A square matrix that has an inverse is called an invertible or non-singular matrix.
Given $A \\cdot A^{-1} = I$, what is the role of $I$ in this equation?
$I$ is the identity matrix, which serves as the multiplicative identity in matrix algebra, similar to the number 1 in scalar multiplication.
A square matrix has a determinant of 1. Is this matrix invertible?
Yes, the matrix is invertible because its determinant is not zero.
What is the identity matrix, $I$?
The identity matrix is a square matrix consisting of 1s on the diagonal from the top left to bottom right and 0s everywhere else.
How is the determinant of a $2 \\times 2$ matrix $A = \begin{pmatrix} a & b \\ c & d \end{pmatrix}$ calculated?
The determinant is found using the formula $\det(A) = ad - bc$.
If the determinant of a matrix is 0, what can you conclude about its invertibility?
If a matrix's determinant is 0, the matrix is not invertible, meaning it does not have an inverse.
What is the relationship between a matrix's determinant and its invertibility?
A matrix is invertible if its determinant is non-zero, and it is non-invertible (or singular) if its determinant is zero.
What is the key condition for a square matrix to have an inverse?
A square matrix $A$ has an inverse if and only if its determinant is not equal to zero ($\det(A) \ne 0$).

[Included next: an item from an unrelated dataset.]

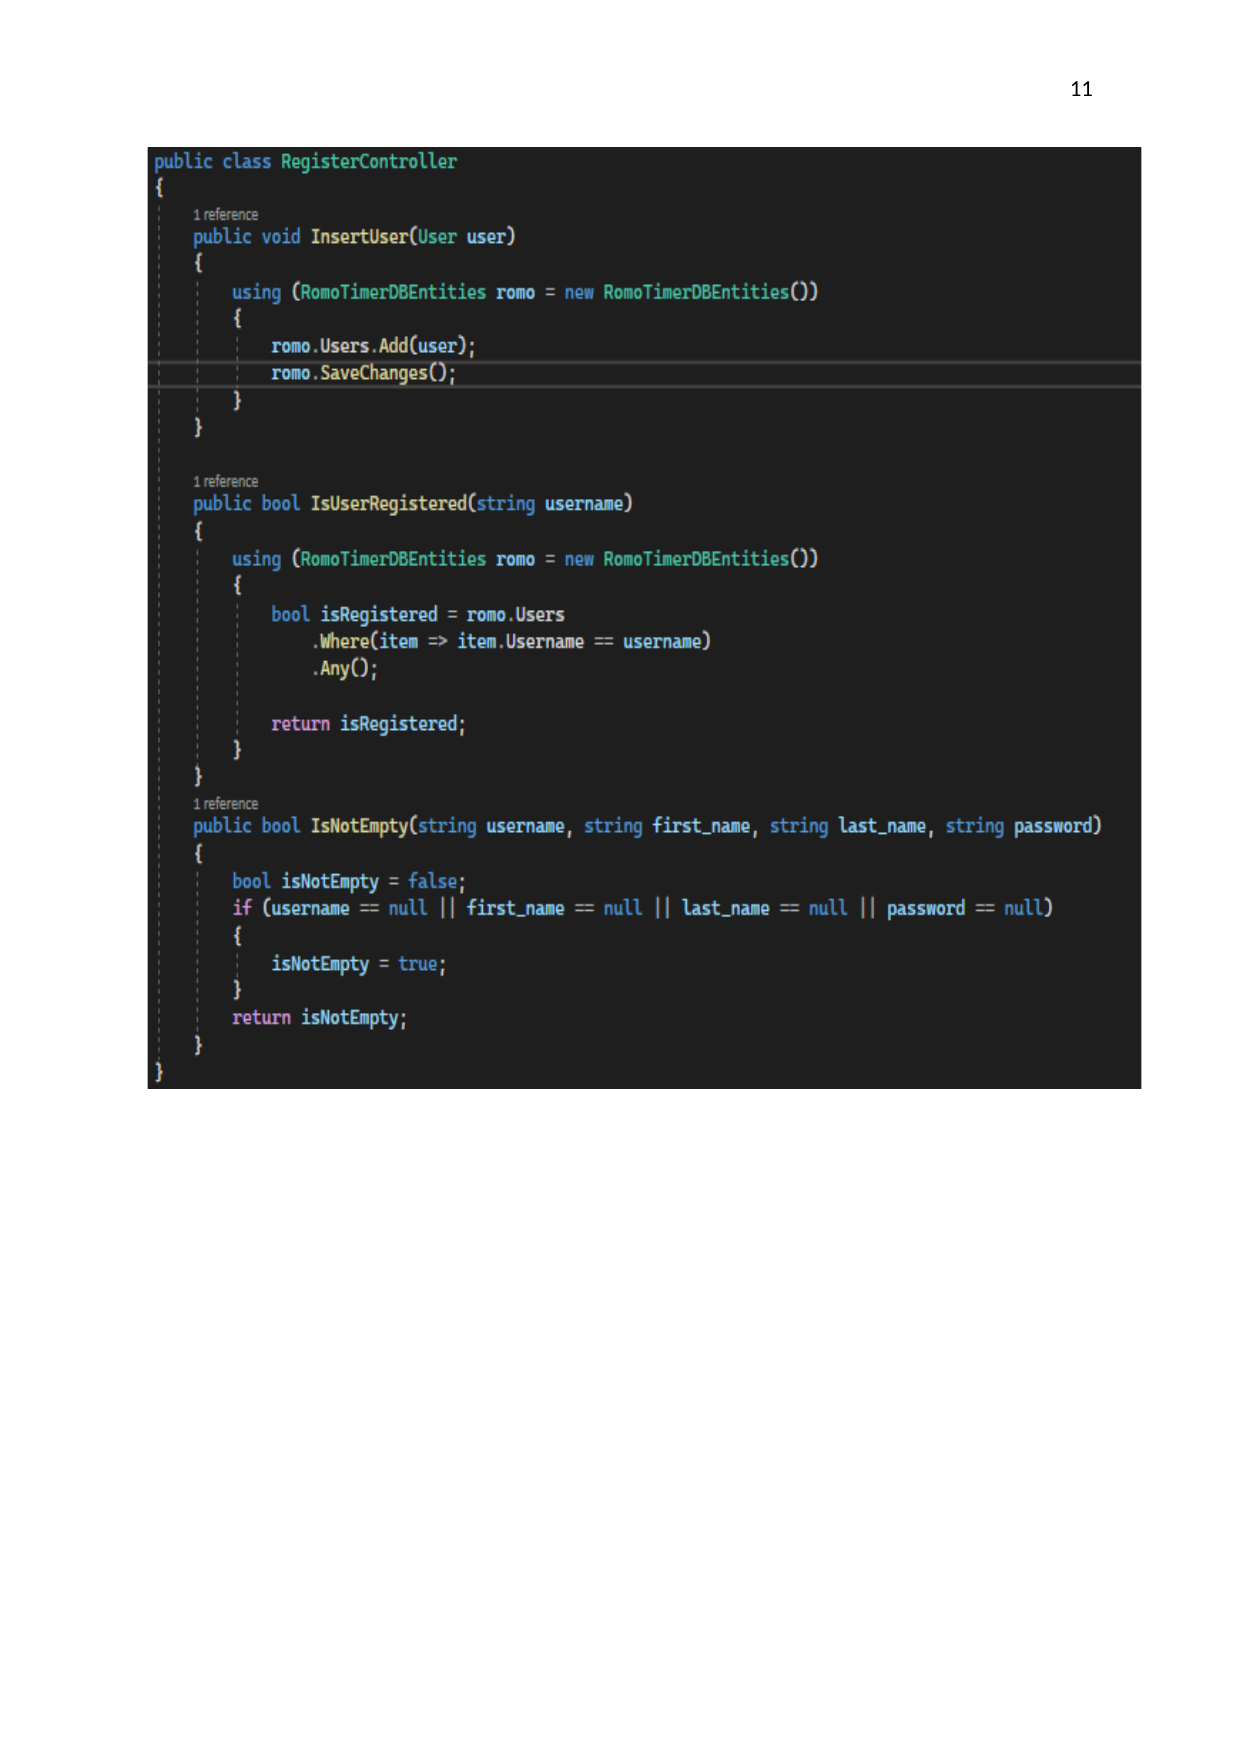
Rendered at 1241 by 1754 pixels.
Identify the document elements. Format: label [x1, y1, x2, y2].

picture [147, 147, 1142, 1089]
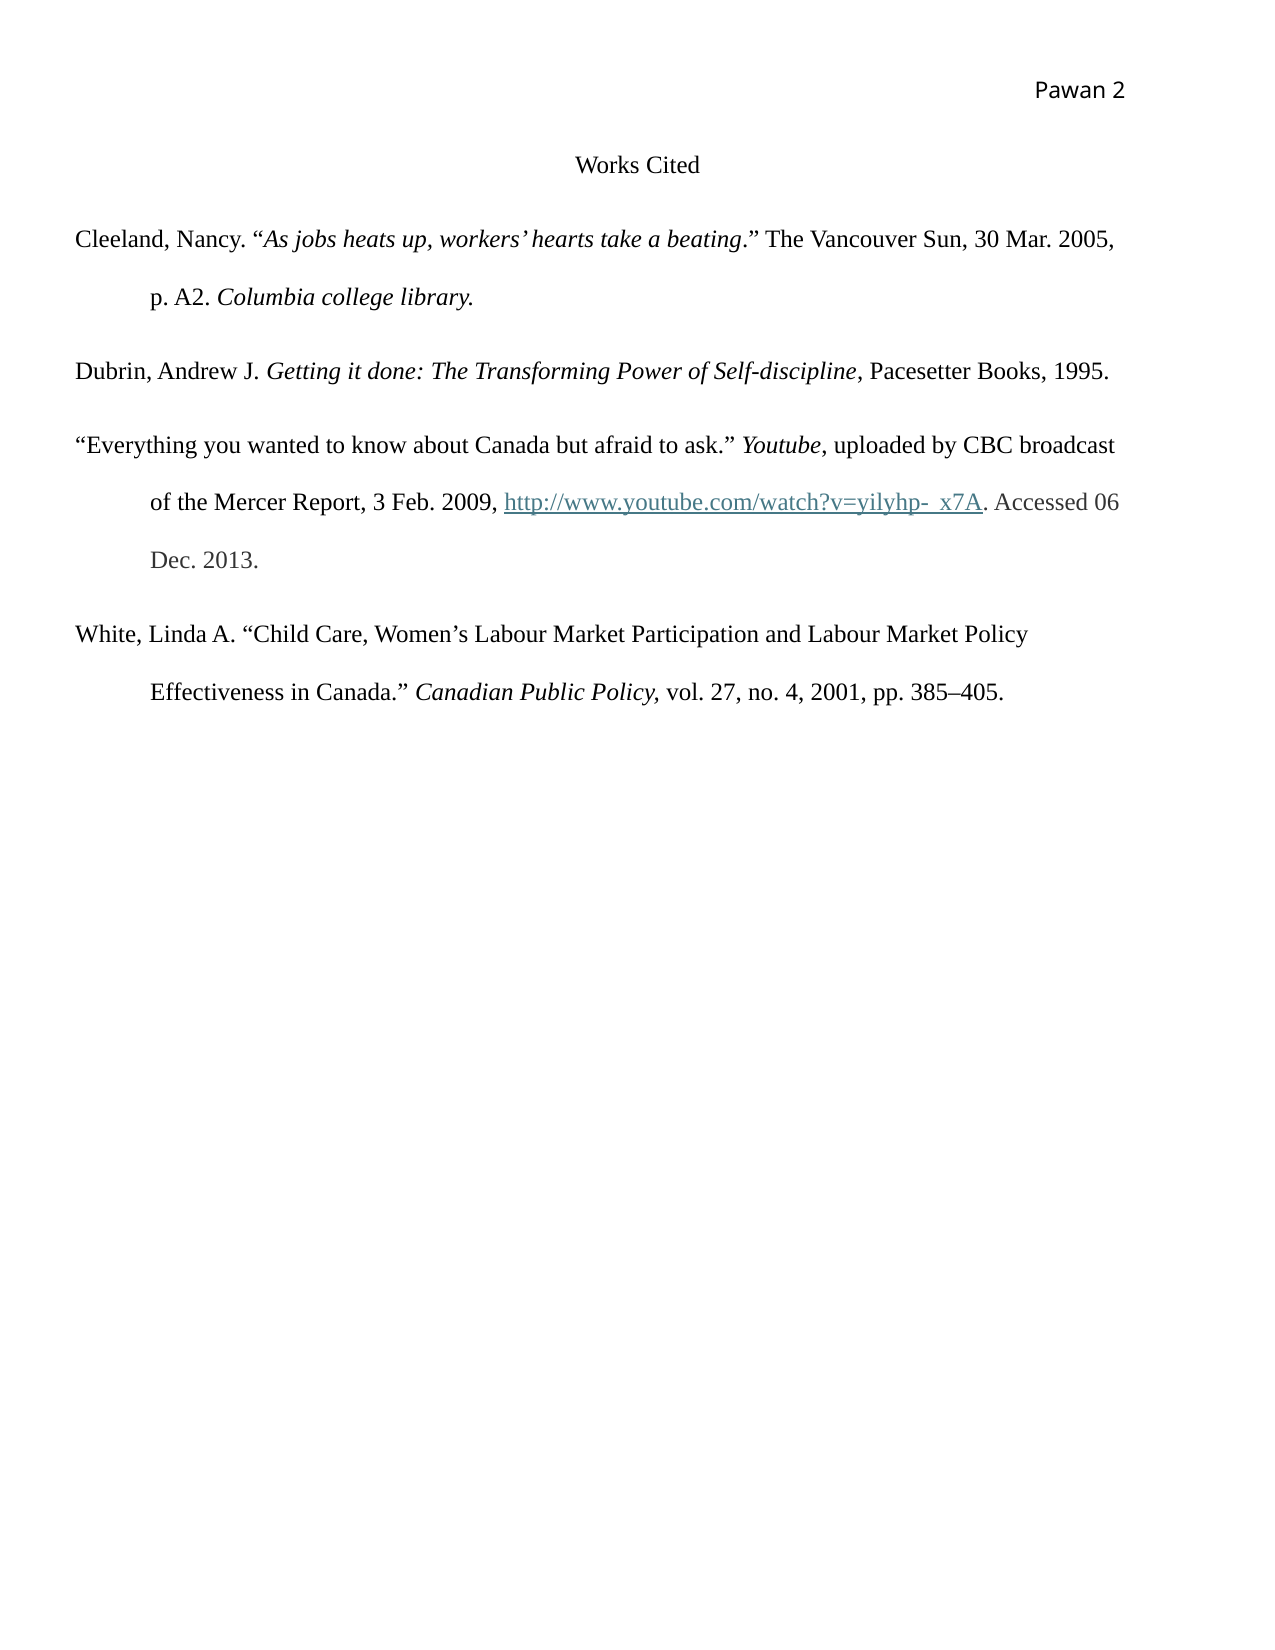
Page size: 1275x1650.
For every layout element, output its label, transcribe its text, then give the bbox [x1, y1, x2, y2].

How does the determinant's value relate to the vectors forming the matrix's columns?
A non-zero determinant indicates the column vectors are linearly independent, while a zero determinant indicates they are linearly dependent.
What is the result of multiplying a square matrix by its inverse?
The product of a square matrix and its inverse, when it exists, is the identity matrix of the same size.
Calculate the determinant of the matrix $A = \begin{pmatrix} 4 & 1 \\ 2 & 3 \end{pmatrix}$.
The determinant is $(4)(3) - (1)(2) = 12 - 2 = 10$.